> **Document excerpt**
As an example : We know that (a.k.a., the Intermediate Value Property of continuous functions) all continuous functions are Darboux functions, further all the functions that are derivatives of some other function are also Darboux functions.

Question :

Given any Darboux function $f: \mathbb{R} \to \mathbb{R}$ and a polynomial $p(x) \in \mathbb{R} [ x ]$ then is the function $f+p$ always a Darboux function ?

Note that : (from the work of other mathematicians we know that : )

Sum of two Darboux functions need not be a Darboux function. In fact, a theorem of Sierpinski says that every function $f: \mathbb{R} \to \mathbb{R}$ can be written as a sum of two Darboux functions.

Further,

Here ( http://matwbn.icm.edu.pl/ksiazki/fm/fm146/fm14622.pdf ) in a mathematics paper by Juris Steprans it says that the sum of Darboux functions and continuous (actually differentiable functions are considered here) need not be Darboux functions.

The source of thought for the original problem is the two methods to solve the following problem (it appeared as a problem in the Freshman exam in mathematics at Cornell university in some past year).

> **Written tasks**
(1) Using the Darboux function excerpt, explain why the sum of two Darboux functions need not itself be a Darboux function.
(2) According to the Darboux function excerpt, where did the problem behind the original question appear?
(3) Continue the Darboux function excerpt from the point where it stops.

> **Data shown**
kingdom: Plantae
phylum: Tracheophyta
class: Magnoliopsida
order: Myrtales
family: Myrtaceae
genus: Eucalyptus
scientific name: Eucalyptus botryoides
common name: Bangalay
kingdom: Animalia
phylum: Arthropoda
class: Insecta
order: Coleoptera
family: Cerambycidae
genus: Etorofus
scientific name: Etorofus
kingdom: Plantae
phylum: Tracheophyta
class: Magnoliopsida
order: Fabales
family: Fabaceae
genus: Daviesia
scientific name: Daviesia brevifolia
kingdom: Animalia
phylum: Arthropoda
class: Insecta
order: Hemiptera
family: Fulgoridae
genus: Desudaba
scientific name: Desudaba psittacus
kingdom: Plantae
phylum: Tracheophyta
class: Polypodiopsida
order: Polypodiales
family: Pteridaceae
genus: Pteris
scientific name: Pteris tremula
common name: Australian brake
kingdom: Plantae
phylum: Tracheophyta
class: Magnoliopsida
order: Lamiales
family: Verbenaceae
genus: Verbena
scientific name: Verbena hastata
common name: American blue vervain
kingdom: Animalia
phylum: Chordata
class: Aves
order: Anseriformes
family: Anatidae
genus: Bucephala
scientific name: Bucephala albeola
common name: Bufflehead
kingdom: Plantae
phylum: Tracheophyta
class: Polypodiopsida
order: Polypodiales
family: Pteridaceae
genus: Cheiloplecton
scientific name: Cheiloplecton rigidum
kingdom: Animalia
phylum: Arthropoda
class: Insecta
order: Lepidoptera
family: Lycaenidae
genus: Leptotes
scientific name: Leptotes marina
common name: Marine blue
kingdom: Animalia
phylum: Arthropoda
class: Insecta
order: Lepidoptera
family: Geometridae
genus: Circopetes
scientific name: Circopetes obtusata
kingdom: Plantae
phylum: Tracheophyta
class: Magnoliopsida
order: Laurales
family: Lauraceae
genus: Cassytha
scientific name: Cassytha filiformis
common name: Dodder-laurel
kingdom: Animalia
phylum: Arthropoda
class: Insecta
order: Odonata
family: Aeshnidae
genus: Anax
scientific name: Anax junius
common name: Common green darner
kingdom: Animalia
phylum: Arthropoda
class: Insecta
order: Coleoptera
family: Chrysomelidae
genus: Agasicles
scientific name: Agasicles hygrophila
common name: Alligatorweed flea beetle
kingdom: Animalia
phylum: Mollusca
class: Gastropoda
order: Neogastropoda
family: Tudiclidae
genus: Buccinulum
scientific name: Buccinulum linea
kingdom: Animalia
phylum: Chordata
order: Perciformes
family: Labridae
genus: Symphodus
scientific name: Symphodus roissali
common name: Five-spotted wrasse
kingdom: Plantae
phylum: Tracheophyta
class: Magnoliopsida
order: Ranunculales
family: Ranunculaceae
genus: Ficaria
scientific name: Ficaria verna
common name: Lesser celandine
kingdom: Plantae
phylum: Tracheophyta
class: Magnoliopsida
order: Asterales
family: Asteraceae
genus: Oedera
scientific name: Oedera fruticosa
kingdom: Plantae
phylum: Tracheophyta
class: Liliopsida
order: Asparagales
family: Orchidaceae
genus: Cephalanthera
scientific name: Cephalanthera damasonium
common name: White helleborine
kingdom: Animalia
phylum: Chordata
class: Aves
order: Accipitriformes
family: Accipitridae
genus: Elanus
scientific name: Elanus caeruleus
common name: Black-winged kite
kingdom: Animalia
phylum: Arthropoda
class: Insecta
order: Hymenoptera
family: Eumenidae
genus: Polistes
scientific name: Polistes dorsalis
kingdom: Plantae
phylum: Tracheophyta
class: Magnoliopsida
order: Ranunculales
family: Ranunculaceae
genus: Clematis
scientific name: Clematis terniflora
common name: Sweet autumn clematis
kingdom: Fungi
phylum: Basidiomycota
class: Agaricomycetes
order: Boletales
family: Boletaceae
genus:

> **Responses to the exercise**
(1) A theorem of Sierpinski shows that every function from the reals to the reals can be written as a sum of two Darboux functions. Not every such function is a Darboux function, so a sum of two Darboux functions can fail to be one.

(2) It appeared in a past year's Freshman exam in mathematics at Cornell University.

(3)
Prove that there is no continuous function $f: \mathbb{R} \to \mathbb{R}$ such that for all rational numbers $x$ we have $f(x)$ is irrational and for all irrational numbers $x$ we have $f(x)$ is rational.

First way : Assume the contrary, (that is assume there exists such a continuous function $f: \mathbb{R} \to \mathbb{R}$ that takes every rational number to irrationals and every irrational number to rationals)

Consider the functions, $h_1 : \mathbb{R} \to \mathbb{R}$ and $h_2 : \mathbb{R} \to \mathbb{R}$ defined by $h_1(x)= f(x) - x$ and $h_2(x) = f(x) + x$ for all real numbers $x$. Then by assumption $h_1,h_2$ are continuous and have only irrational numbers in their range. Thus by Intermediate Value Property (a.k.a., Darboux property of continuous functions) they must be constant and thus their sum is a constant function. But observe $h_1+h_2 = 2f$ , thus forcing $f$ to be constant and hence a contradiction (since, $f$ has both rationals and irrationals in its range).

This solves the problem.

Another solution : Assume the contrary, Observe that their must exist irrationals $a,b$ with $a<b$ such that $f(a) \ne f(b)$. Thus by the Darboux property of $f$, every point between $f(a)$ and $f(b)$ must belong to the range of $f$ restricted on $(a,b)$. So, every irrational number between $f(a),f(b)$ must be attained by $x$ varies over $(a,b)$. But since $f(x)$ takes irrational values only at rational $x$, so all the irrationals between $f(a),f(b)$ must be attained at rationals in $(a,b)$. But the set of all irrationals between $f(a)$ and $f(b)$ is uncountable but the set of rationals is countable.

So, a contradiction !!

This completes the proof.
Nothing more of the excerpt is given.